Activity: Starting with the line that contains "Use credit cards with no foreign" and stopping after the line that contains "Student Writer", return each line below exactly as written, with no others.

Segment Start: Data for this task

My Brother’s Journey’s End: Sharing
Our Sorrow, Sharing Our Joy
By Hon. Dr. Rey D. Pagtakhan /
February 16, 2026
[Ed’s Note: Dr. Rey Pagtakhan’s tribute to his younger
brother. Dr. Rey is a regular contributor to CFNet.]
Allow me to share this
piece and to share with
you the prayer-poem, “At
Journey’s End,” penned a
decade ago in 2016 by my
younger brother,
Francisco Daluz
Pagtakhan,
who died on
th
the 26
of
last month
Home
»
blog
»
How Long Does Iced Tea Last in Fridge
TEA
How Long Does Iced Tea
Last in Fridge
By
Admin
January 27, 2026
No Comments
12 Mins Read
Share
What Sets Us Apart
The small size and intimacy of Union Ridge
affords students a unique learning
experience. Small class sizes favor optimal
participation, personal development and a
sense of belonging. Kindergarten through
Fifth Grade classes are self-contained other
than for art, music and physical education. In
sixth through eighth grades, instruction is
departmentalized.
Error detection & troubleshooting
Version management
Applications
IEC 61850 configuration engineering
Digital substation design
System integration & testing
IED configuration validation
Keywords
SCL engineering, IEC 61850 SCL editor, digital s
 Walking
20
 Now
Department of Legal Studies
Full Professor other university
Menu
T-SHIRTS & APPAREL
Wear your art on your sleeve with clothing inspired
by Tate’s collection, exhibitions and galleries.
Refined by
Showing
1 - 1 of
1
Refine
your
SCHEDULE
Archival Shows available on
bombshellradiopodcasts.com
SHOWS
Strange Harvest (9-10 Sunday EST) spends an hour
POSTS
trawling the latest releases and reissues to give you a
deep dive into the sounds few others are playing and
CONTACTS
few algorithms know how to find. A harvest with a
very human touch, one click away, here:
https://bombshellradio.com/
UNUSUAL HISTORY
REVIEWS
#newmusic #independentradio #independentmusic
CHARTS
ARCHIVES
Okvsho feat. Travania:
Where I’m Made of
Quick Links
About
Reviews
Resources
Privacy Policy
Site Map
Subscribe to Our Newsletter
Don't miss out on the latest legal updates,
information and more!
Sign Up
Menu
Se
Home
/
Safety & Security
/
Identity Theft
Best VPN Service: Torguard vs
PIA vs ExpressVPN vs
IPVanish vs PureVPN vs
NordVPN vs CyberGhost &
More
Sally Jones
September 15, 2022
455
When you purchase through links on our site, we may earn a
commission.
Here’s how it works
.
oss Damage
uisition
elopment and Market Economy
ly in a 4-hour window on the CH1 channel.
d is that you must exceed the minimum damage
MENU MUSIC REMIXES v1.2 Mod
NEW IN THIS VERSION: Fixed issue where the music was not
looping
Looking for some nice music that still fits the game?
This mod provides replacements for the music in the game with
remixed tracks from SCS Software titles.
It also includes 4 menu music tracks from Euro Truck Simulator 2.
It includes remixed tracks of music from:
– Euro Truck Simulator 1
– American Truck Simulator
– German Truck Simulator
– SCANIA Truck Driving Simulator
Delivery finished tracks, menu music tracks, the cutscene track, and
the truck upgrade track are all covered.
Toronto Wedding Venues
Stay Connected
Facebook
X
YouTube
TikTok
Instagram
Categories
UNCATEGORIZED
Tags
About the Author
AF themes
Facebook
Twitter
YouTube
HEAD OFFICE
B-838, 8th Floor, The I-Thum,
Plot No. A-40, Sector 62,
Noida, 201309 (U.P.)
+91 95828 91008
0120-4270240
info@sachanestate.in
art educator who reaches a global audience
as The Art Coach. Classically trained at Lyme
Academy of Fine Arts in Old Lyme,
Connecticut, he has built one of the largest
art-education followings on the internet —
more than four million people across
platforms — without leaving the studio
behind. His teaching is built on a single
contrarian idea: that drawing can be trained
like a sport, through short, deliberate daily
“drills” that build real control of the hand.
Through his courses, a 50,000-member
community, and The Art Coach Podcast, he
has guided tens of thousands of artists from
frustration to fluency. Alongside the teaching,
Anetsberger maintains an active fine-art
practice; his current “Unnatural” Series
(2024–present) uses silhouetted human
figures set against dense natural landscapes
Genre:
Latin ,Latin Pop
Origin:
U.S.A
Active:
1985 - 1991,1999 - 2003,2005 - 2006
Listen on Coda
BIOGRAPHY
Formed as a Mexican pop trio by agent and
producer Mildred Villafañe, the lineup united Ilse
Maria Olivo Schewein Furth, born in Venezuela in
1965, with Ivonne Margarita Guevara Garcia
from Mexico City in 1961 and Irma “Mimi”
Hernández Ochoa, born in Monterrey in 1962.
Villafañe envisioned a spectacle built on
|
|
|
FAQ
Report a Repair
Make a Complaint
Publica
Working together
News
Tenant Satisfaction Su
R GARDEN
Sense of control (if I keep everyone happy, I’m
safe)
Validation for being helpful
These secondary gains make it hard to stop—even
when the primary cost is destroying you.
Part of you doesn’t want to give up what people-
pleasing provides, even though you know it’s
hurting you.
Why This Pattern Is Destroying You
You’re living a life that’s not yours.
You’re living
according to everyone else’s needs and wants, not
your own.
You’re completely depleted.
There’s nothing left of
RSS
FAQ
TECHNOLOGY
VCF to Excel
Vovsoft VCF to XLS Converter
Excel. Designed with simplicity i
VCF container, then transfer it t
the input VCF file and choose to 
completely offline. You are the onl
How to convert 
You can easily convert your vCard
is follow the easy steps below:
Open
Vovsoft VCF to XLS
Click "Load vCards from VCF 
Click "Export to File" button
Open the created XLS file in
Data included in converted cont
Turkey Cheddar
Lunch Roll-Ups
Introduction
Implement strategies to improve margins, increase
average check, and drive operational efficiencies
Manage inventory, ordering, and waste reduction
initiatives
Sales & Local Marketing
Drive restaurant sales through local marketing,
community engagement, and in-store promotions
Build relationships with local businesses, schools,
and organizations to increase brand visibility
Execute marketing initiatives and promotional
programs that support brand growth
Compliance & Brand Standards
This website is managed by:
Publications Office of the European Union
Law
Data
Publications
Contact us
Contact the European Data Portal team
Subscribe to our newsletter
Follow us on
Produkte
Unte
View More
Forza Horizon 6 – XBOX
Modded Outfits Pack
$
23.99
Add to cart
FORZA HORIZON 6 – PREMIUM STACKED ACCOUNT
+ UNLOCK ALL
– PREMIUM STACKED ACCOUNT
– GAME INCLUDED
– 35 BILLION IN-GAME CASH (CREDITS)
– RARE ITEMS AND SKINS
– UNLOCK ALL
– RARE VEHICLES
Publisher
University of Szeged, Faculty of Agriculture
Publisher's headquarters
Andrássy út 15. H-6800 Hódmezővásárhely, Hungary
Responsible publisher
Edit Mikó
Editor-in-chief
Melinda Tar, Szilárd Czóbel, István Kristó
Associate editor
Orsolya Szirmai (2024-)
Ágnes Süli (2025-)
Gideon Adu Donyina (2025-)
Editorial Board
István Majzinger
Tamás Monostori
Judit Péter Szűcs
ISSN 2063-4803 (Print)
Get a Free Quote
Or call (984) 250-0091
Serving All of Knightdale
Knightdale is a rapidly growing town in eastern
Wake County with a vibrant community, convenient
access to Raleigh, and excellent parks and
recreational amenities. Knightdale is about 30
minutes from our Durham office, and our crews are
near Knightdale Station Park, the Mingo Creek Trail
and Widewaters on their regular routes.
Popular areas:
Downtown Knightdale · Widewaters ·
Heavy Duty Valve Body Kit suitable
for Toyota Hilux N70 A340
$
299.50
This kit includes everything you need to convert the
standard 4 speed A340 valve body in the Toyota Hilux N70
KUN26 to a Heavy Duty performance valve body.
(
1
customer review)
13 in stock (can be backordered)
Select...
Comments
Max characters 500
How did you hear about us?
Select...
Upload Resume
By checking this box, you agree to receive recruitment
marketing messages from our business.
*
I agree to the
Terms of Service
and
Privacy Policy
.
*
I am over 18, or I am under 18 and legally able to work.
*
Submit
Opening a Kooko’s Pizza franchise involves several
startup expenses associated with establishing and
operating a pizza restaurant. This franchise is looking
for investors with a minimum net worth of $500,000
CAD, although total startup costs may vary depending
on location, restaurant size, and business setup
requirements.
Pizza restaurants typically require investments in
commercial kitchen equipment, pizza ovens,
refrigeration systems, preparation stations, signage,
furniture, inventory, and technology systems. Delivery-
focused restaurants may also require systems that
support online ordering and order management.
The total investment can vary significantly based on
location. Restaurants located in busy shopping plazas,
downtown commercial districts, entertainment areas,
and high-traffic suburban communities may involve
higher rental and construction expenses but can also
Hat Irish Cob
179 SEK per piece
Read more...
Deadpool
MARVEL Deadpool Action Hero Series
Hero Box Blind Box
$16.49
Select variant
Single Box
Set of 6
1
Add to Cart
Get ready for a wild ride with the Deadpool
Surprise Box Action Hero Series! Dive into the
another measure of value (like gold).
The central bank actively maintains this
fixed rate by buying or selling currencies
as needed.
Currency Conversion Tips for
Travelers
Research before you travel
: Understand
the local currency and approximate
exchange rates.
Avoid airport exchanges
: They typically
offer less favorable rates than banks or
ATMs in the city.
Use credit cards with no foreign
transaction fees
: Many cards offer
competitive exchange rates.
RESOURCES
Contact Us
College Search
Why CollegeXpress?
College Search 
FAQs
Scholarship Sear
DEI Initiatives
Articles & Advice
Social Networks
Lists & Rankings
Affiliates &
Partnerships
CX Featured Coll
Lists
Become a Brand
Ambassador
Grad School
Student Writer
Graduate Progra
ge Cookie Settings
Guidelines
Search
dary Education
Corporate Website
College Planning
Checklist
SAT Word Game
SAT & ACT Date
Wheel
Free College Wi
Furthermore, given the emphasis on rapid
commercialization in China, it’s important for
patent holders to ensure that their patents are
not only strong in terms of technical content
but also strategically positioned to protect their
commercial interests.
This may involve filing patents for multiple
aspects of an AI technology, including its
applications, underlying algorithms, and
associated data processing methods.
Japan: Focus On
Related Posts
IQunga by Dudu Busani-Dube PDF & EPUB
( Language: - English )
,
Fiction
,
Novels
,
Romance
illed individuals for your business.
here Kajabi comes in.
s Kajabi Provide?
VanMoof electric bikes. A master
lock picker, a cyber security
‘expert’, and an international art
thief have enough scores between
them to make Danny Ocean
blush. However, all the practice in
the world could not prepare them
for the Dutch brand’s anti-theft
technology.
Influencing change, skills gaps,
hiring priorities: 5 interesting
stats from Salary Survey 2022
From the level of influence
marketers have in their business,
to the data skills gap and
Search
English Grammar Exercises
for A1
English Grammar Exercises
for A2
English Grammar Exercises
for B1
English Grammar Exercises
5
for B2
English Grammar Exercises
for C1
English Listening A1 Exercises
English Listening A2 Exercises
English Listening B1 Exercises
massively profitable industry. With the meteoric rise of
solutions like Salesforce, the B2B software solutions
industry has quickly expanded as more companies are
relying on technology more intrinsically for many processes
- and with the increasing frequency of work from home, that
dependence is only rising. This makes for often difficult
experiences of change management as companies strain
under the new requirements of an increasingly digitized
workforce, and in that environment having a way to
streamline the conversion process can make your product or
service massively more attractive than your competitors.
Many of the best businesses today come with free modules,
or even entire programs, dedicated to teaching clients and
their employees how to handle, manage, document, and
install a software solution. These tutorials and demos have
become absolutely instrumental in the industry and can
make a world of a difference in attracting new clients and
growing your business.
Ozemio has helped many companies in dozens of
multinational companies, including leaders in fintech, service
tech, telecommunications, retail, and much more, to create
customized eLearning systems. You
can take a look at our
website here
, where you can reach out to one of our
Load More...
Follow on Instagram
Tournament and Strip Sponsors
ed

Segment End: Data for this task

Task result:
Use credit cards with no foreign
transaction fees
: Many cards offer
competitive exchange rates.
RESOURCES
Contact Us
College Search
Why CollegeXpress?
College Search 
FAQs
Scholarship Sear
DEI Initiatives
Articles & Advice
Social Networks
Lists & Rankings
Affiliates &
Partnerships
CX Featured Coll
Lists
Become a Brand
Ambassador
Grad School
Student Writer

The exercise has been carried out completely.